À Kinshasa, le constat est sans appel : l’expansion de la ville dépasse désormais largement la capacité de ses infrastructures routières. Pour répondre à ce défi majeur, le gouvernement provincial a décidé de muscler son jeu. L’objectif est clair : restaurer la fluidité du trafic et garantir la sécurité des millions de Kinois.
Une « coalition » de 3 000 agents sur le terrain
L’originalité de la riposte réside dans la création d’une mission mixte permanente. La régulation du trafic ne sera plus la chasse gardée des seuls policiers de circulation. Un contingent de 3 000 agents, véritable coalition d’experts, sera déployé sur les 60 carrefours les plus « conflictogènes » de la capitale.
Cette force s’appuie sur une synergie entre plusieurs entités : la Division urbaine des transports, la Brigade de protection de l’environnement, ainsi que la Régie des fourrières et du contrôle technique. Ce maillage stratégique vise à assurer une présence à la fois dissuasive et régulatrice aux points névralgiques de la ville.
Le 26 janvier, fin de la tolérance pour les conducteurs
Le Gouverneur Daniel Bumba l’a martelé : le respect du code de la route n’est plus une option. À partir du 26 janvier 2026, les contrôles deviendront systématiques. Chaque conducteur devra impérativement présenter une « check-list » administrative complète : permis de conduire en cours de validité, certificat de contrôle technique à jour, vignette, assurance et, pour les professionnels, l’autorisation de transport.
« Les contrevenants s’exposent à des sanctions immédiates allant de l’amendement forfaitaire à la mise en fourrière du véhicule », a prévenu fermement Daniel Bumba.

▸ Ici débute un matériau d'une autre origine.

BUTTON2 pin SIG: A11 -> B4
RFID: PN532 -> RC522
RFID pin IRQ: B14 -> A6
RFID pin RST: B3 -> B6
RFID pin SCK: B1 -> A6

Le centre-ville sanctuarisé : restrictions pour les poids lourds et les marchés
Le « plan Bumba » s’attaque également aux causes structurelles de l’engorgement. Des restrictions drastiques visent désormais les poids lourds. Les véhicules de plus de 20 tonnes et les services de livraisons sont désormais interdits de circulation en journée les lundis, mardis et mercredis. Leur accès au centre-ville sera strictement cantonné à la tranche nocturne, de 22h00 à 05h00. Le reste de la semaine, le régime nocturne reste la règle pour ces géants de la route.
Les motos-taxis et les tricycles ne sont pas épargnés : ils font l’objet d’une interdiction totale sur la Route nationale n°1 durant les mêmes plages horaires. Parallèlement, le gouvernement provincial lance une opération de reconquête de l’espace public. Les « marchés pirates » et les stationnements anarchiques, qui grignotent quotidiennement la chaussée, seront démantelés pour libérer les voies de circulation.
Le pari du « civisme collectif »
Au-delà de l’arsenal répressif, Daniel Bumba entend transformer cette réforme en un véritable projet de société. En appelant à un « civisme collectif », le Gouverneur rappelle que la fluidité du trafic est un levier direct de productivité et de qualité de vie. L’enjeu est désormais de transformer la discipline routière en un réflexe citoyen durable pour que Kinshasa, enfin, puisse respirer.